§ PROMPT: Would you filter the listing below so that only lines with the word "exclusive" remain?

§ DATASET EXCERPTS:
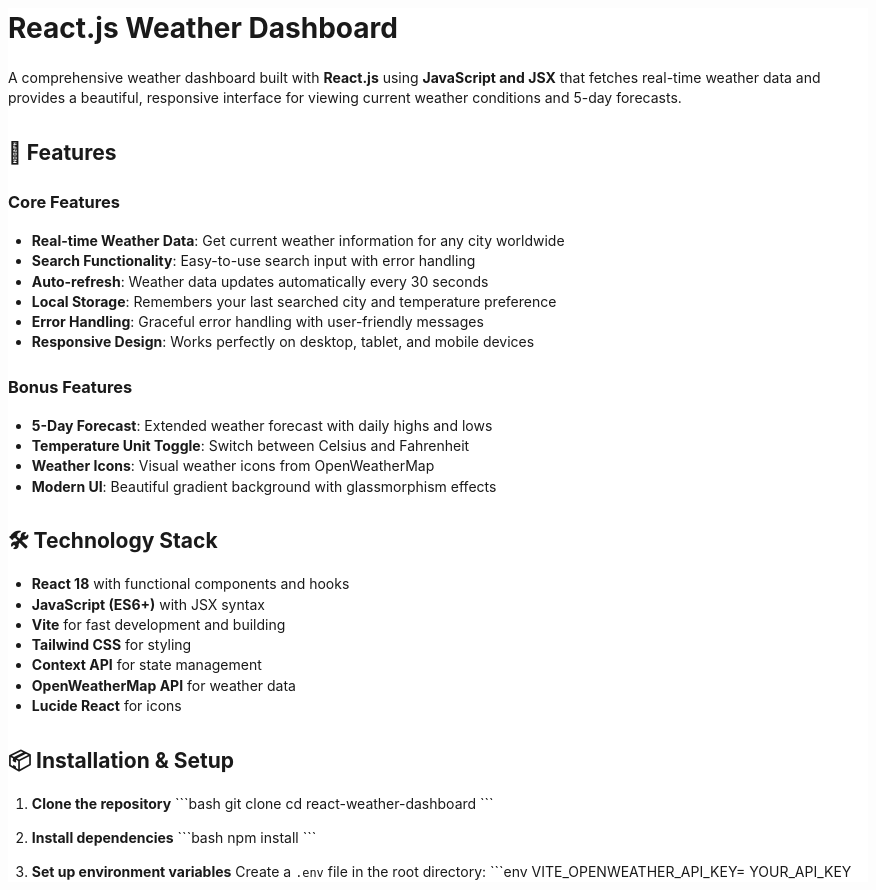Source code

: # React.js Weather Dashboard

A comprehensive weather dashboard built with **React.js** using **JavaScript and JSX** that fetches real-time weather data and provides a beautiful, responsive interface for viewing current weather conditions and 5-day forecasts.

## 🌟 Features

### Core Features

- **Real-time Weather Data**: Get current weather information for any city worldwide
- **Search Functionality**: Easy-to-use search input with error handling
- **Auto-refresh**: Weather data updates automatically every 30 seconds
- **Local Storage**: Remembers your last searched city and temperature preference
- **Error Handling**: Graceful error handling with user-friendly messages
- **Responsive Design**: Works perfectly on desktop, tablet, and mobile devices

### Bonus Features

- **5-Day Forecast**: Extended weather forecast with daily highs and lows
- **Temperature Unit Toggle**: Switch between Celsius and Fahrenheit
- **Weather Icons**: Visual weather icons from OpenWeatherMap
- **Modern UI**: Beautiful gradient background with glassmorphism effects

## 🛠️ Technology Stack

- **React 18** with functional components and hooks
- **JavaScript (ES6+)** with JSX syntax
- **Vite** for fast development and building
- **Tailwind CSS** for styling
- **Context API** for state management
- **OpenWeatherMap API** for weather data
- **Lucide React** for icons

## 📦 Installation & Setup

1. **Clone the repository**
   \`\`\`bash
   git clone <repository-url>
   cd react-weather-dashboard
   \`\`\`

2. **Install dependencies**
   \`\`\`bash
   npm install
   \`\`\`

3. **Set up environment variables**
   Create a `.env` file in the root directory:
   \`\`\`env
   VITE_OPENWEATHER_API_KEY= YOUR_API_KEY
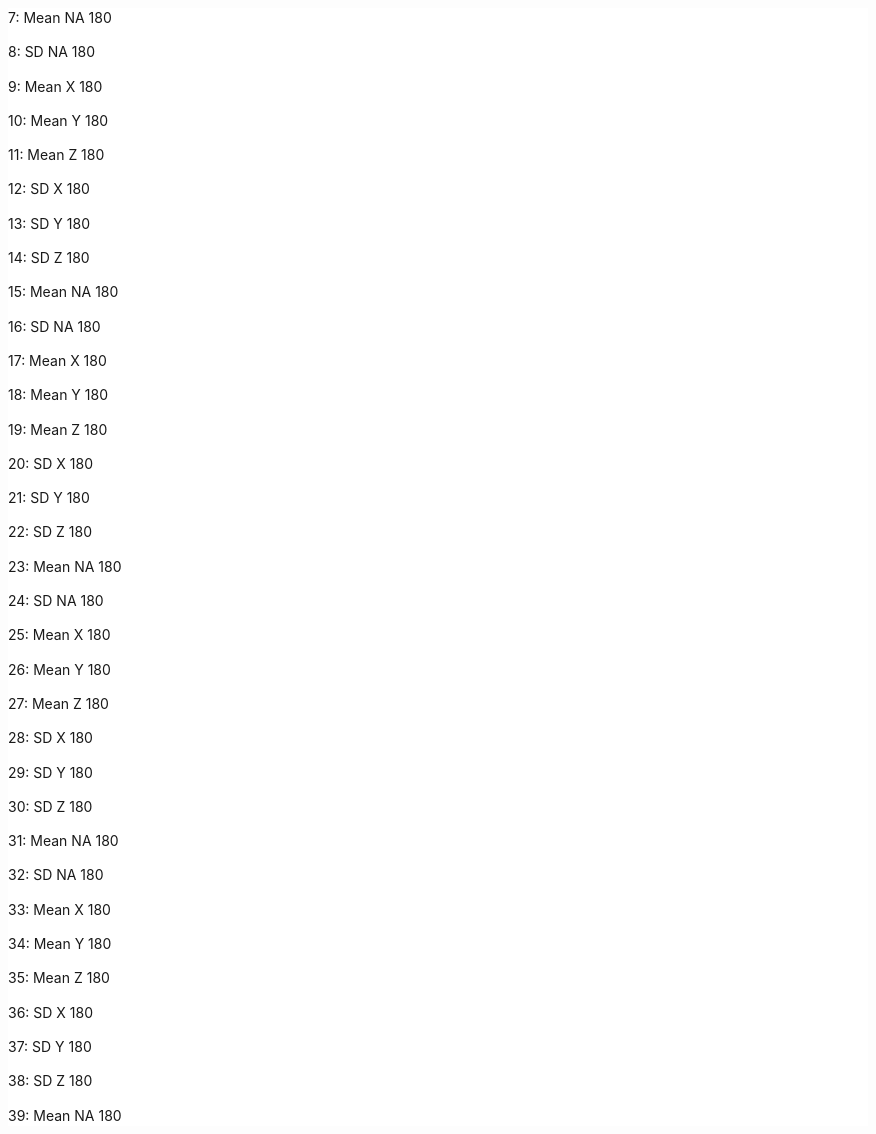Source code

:   7:         Mean       NA 180

  8:           SD       NA 180

  9:         Mean        X 180

 10:         Mean        Y 180

 11:         Mean        Z 180

 12:           SD        X 180

 13:           SD        Y 180

 14:           SD        Z 180

 15:         Mean       NA 180

 16:           SD       NA 180

 17:         Mean        X 180

 18:         Mean        Y 180

 19:         Mean        Z 180

 20:           SD        X 180

 21:           SD        Y 180

 22:           SD        Z 180

 23:         Mean       NA 180

 24:           SD       NA 180

 25:         Mean        X 180

 26:         Mean        Y 180

 27:         Mean        Z 180

 28:           SD        X 180

 29:           SD        Y 180

 30:           SD        Z 180

 31:         Mean       NA 180

 32:           SD       NA 180

 33:         Mean        X 180

 34:         Mean        Y 180

 35:         Mean        Z 180

 36:           SD        X 180

 37:           SD        Y 180

 38:           SD        Z 180

 39:         Mean       NA 180
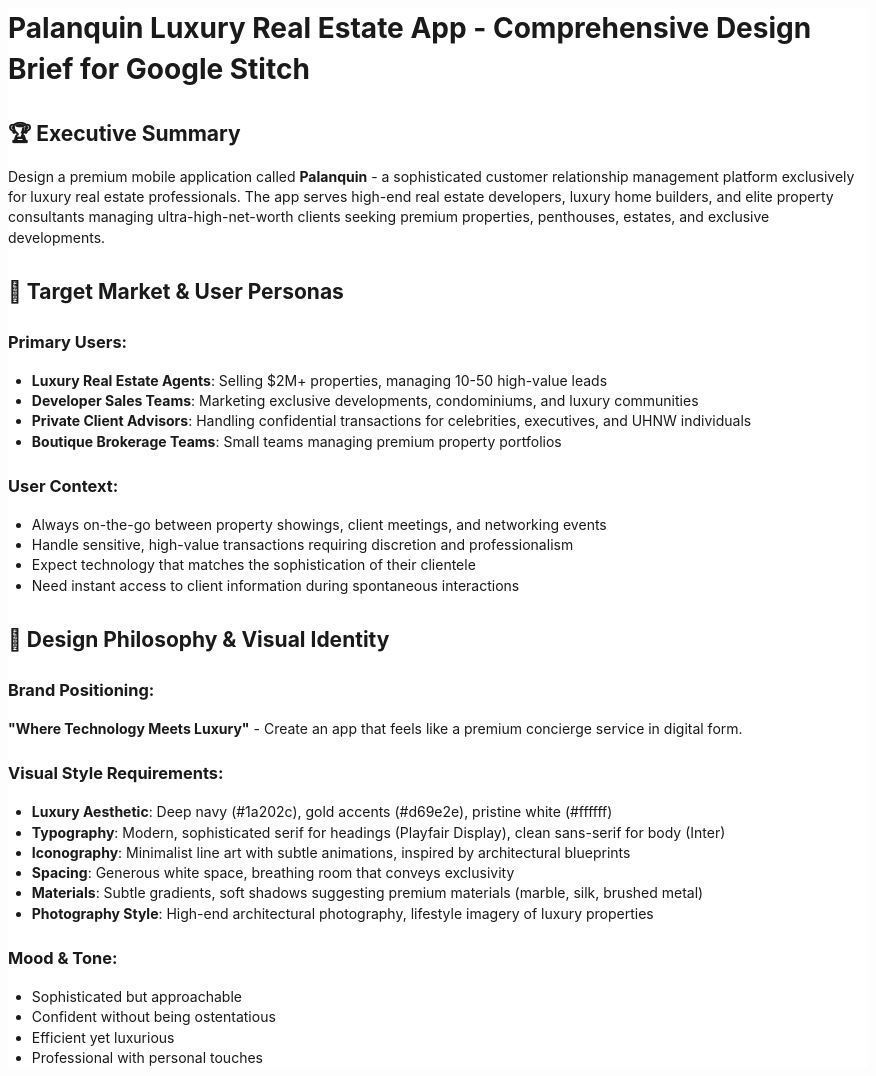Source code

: # Palanquin Luxury Real Estate App - Comprehensive Design Brief for Google Stitch

## 🏆 Executive Summary

Design a premium mobile application called **Palanquin** - a sophisticated customer relationship management platform exclusively for luxury real estate professionals. The app serves high-end real estate developers, luxury home builders, and elite property consultants managing ultra-high-net-worth clients seeking premium properties, penthouses, estates, and exclusive developments.

## 🎯 Target Market & User Personas

### Primary Users:
- **Luxury Real Estate Agents**: Selling $2M+ properties, managing 10-50 high-value leads
- **Developer Sales Teams**: Marketing exclusive developments, condominiums, and luxury communities  
- **Private Client Advisors**: Handling confidential transactions for celebrities, executives, and UHNW individuals
- **Boutique Brokerage Teams**: Small teams managing premium property portfolios

### User Context:
- Always on-the-go between property showings, client meetings, and networking events
- Handle sensitive, high-value transactions requiring discretion and professionalism
- Expect technology that matches the sophistication of their clientele
- Need instant access to client information during spontaneous interactions

## 🎨 Design Philosophy & Visual Identity

### Brand Positioning:
**"Where Technology Meets Luxury"** - Create an app that feels like a premium concierge service in digital form.

### Visual Style Requirements:
- **Luxury Aesthetic**: Deep navy (#1a202c), gold accents (#d69e2e), pristine white (#ffffff)
- **Typography**: Modern, sophisticated serif for headings (Playfair Display), clean sans-serif for body (Inter)
- **Iconography**: Minimalist line art with subtle animations, inspired by architectural blueprints
- **Spacing**: Generous white space, breathing room that conveys exclusivity
- **Materials**: Subtle gradients, soft shadows suggesting premium materials (marble, silk, brushed metal)
- **Photography Style**: High-end architectural photography, lifestyle imagery of luxury properties

### Mood & Tone:
- Sophisticated but approachable
- Confident without being ostentatious  
- Efficient yet luxurious
- Professional with personal touches
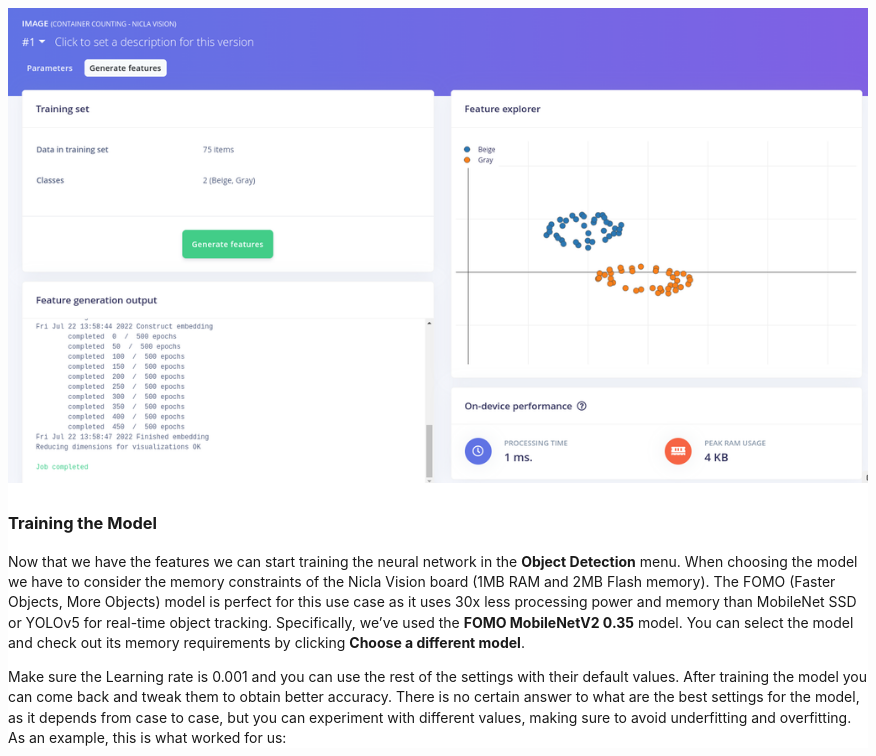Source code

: ![](.gitbook/assets/container-counting-nicla-vision/16.png)

### Training the Model

Now that we have the features we can start training the neural network in the **Object Detection** menu. When choosing the model we have to consider the memory constraints of the Nicla Vision board (1MB RAM and 2MB Flash memory). The FOMO (Faster Objects, More Objects) model is perfect for this use case as it uses 30x less processing power and memory than MobileNet SSD or YOLOv5 for real-time object tracking. Specifically, we’ve used the **FOMO MobileNetV2 0.35** model. You can select the model and check out its memory requirements by clicking **Choose a different model**.

Make sure the Learning rate is 0.001 and you can use the rest of the settings with their default values. After training the model you can come back and tweak them to obtain better accuracy. There is no certain answer to what are the best settings for the model, as it depends from case to case, but you can experiment with different values, making sure to avoid underfitting and overfitting. As an example, this is what worked for us: 

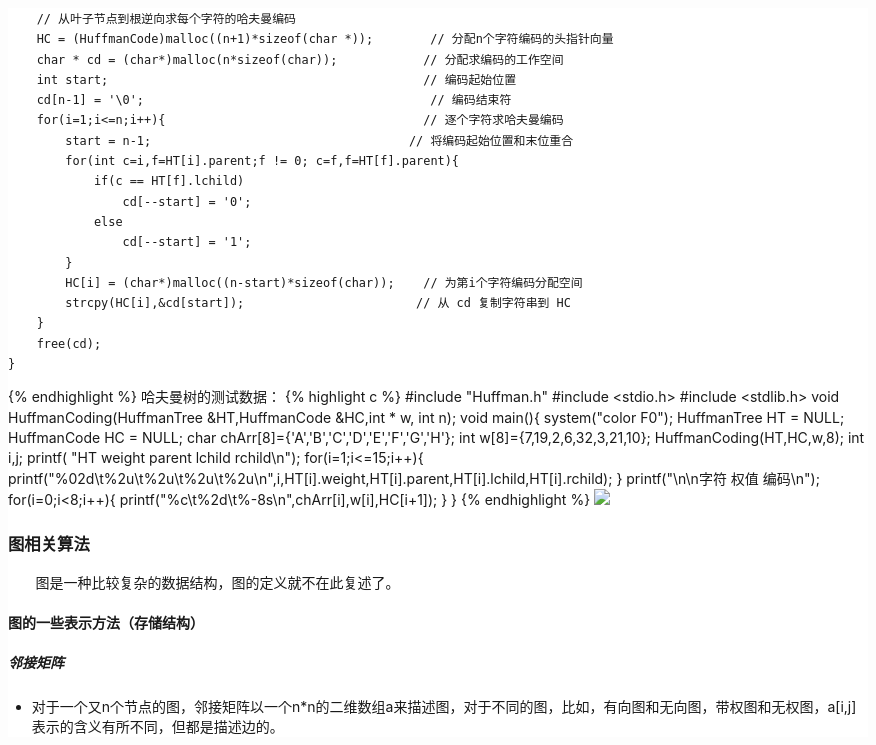         // 从叶子节点到根逆向求每个字符的哈夫曼编码
        HC = (HuffmanCode)malloc((n+1)*sizeof(char *));        // 分配n个字符编码的头指针向量
        char * cd = (char*)malloc(n*sizeof(char));            // 分配求编码的工作空间
        int start;                                            // 编码起始位置
        cd[n-1] = '\0';                                        // 编码结束符
        for(i=1;i<=n;i++){                                    // 逐个字符求哈夫曼编码
            start = n-1;                                    // 将编码起始位置和末位重合
            for(int c=i,f=HT[i].parent;f != 0; c=f,f=HT[f].parent){
                if(c == HT[f].lchild)
                    cd[--start] = '0';
                else
                    cd[--start] = '1';
            }
            HC[i] = (char*)malloc((n-start)*sizeof(char));    // 为第i个字符编码分配空间
            strcpy(HC[i],&cd[start]);                        // 从 cd 复制字符串到 HC
        }
        free(cd);
    }
{% endhighlight %}
哈夫曼树的测试数据：
{% highlight c %}
    #include "Huffman.h"
    #include <stdio.h>
    #include <stdlib.h>
    void HuffmanCoding(HuffmanTree &HT,HuffmanCode &HC,int * w, int n);
    void main(){
        system("color F0");
        HuffmanTree HT = NULL;
        HuffmanCode HC = NULL;
        char chArr[8]={'A','B','C','D','E','F','G','H'};
        int w[8]={7,19,2,6,32,3,21,10};
        HuffmanCoding(HT,HC,w,8);
        int i,j;
        printf(    "HT    weight   parent  lchild  rchild\n");
        for(i=1;i<=15;i++){
            printf("%02d\t%2u\t%2u\t%2u\t%2u\n",i,HT[i].weight,HT[i].parent,HT[i].lchild,HT[i].rchild);
        }
        printf("\n\n字符    权值    编码\n");
        for(i=0;i<8;i++){
            printf("%c\t%2d\t%-8s\n",chArr[i],w[i],HC[i+1]);
        }
    }
{% endhighlight %}
![](http://7xvk1t.com1.z0.glb.clouddn.com/image/algorithms/hufman.jpg)

### 图相关算法
&#160; &#160; &#160; &#160;图是一种比较复杂的数据结构，图的定义就不在此复述了。

#### 图的一些表示方法（存储结构）

##### 邻接矩阵
* 对于一个又n个节点的图，邻接矩阵以一个n*n的二维数组a来描述图，对于不同的图，比如，有向图和无向图，带权图和无权图，a[i,j]表示的含义有所不同，但都是描述边的。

§ TASK RESPONSE:
Design a premium mobile application called **Palanquin** - a sophisticated customer relationship management platform exclusively for luxury real estate professionals. The app serves high-end real estate developers, luxury home builders, and elite property consultants managing ultra-high-net-worth clients seeking premium properties, penthouses, estates, and exclusive developments.
- **Developer Sales Teams**: Marketing exclusive developments, condominiums, and luxury communities  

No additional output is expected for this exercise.